Poza tym, czy skłonność do alkoholu musi stanowić rzeczywiście cechę najwyższej elity kulturalnej skoro już w Księdze Przysłów można znaleźć między innymi taką przestrogę: 
Nie dla królów, Lemuelu, 
nie dla królów picie wina 
ani dla władców pożądanie sycery, 
by pijąc, praw nie zapomnieli, 
nie zaniedbali prawa ubogich. 
Prz 31, 4-5

Czyżbyśmy królów i władców nie zaliczali do grona osób kulturalnych? 
Lepiej więc nazywać gorzką prawdę po imieniu i przyznać się ze skruchą (tak jak ewangeliczny celnik) do własnej słabości w uleganiu pokusie alkoholowej, niż unosić się pychą, fałszować rzeczywistość i po faryzejsku usprawiedliwiać swój grzech nieopanowania pożądliwości alkoholowej przez tuszowanie go zasłoną postawy kulturalnej.

Przecież nawet uznając picie alkoholu za rzecz dobrą (a nie tylko dopuszczalną) możemy wszakże odmówić go sobie (tak jak na przykład odmawiamy sobie spożywania pokarmów mięsnych w piątki) ze względu na dobro społeczne – aby dodać otuchy wątpiącym w możliwość wytrzymania bez picia alkoholu, a zwłaszcza, by dobrowolnie i bezinteresownie podjąć zadośćuczynienie za zniewagi wyrządzone Bogu przez osoby nadużywające alkoholu.

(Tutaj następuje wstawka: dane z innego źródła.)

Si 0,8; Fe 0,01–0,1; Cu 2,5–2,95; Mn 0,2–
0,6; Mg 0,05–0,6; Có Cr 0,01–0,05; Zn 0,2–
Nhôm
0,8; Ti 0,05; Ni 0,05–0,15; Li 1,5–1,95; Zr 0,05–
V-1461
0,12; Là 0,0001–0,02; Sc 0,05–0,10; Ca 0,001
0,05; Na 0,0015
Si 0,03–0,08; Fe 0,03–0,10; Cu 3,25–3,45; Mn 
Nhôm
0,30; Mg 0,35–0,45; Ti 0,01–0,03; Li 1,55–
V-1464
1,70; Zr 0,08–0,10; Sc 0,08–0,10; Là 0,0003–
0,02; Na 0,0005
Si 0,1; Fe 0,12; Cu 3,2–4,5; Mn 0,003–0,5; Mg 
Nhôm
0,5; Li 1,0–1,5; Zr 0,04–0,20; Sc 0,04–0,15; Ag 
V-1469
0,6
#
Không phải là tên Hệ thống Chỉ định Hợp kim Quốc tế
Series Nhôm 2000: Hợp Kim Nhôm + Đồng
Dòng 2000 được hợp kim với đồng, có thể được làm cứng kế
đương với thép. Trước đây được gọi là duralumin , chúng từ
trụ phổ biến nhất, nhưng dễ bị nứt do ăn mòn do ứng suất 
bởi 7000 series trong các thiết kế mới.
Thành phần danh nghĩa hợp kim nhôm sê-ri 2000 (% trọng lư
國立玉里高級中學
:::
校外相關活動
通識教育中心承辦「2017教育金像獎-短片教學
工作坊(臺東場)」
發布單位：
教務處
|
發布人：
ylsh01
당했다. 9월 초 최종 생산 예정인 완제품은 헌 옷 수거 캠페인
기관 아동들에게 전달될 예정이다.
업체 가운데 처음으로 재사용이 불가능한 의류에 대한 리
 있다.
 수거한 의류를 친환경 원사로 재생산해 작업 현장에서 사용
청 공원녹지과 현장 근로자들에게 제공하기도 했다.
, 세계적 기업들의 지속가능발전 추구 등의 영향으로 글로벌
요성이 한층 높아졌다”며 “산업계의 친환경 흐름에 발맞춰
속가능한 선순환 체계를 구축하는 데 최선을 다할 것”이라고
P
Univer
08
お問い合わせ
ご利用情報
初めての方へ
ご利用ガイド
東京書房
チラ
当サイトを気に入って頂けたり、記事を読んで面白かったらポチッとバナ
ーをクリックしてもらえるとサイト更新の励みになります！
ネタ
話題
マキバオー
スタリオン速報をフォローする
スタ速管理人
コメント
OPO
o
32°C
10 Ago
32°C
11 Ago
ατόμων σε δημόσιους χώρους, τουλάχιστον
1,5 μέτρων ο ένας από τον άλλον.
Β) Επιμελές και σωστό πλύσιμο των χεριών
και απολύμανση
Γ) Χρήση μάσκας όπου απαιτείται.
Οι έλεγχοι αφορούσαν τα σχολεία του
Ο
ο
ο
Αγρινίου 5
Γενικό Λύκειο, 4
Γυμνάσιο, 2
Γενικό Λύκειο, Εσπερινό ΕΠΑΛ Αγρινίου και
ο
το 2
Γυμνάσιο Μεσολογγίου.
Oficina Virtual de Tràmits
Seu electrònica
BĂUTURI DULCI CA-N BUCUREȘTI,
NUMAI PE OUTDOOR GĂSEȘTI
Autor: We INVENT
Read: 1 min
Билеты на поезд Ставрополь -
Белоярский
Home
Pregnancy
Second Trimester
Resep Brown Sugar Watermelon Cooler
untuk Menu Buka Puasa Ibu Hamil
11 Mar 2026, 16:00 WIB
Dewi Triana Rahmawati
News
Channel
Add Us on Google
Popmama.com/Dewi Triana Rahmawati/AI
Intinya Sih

Jeżeli zaś ogarnia nas lęk przed nieprzychylną opinią najbliższego otoczenia, przed zniewalającą groźbą ośmieszenia naszej zdecydowanej postawy abstynenckiej, przed zgryźliwymi podejrzeniami o brak autentycznej kultury, to przypominajmy sobie zawsze, podtrzymujące nas na duchu, słowa Chrystusowe (często przywoływane na pamięć przez Jana Pawła II): Nie lękajcie się, odwagi! Oto ja jestem z wami (Mk 6, 50). – Korzystając z Jego miłosiernej pomocy pokonamy wszelkie przeciwności – nie tylko te, które stwarzają nam złośliwie zwolennicy fałszywie rozumianej kultury.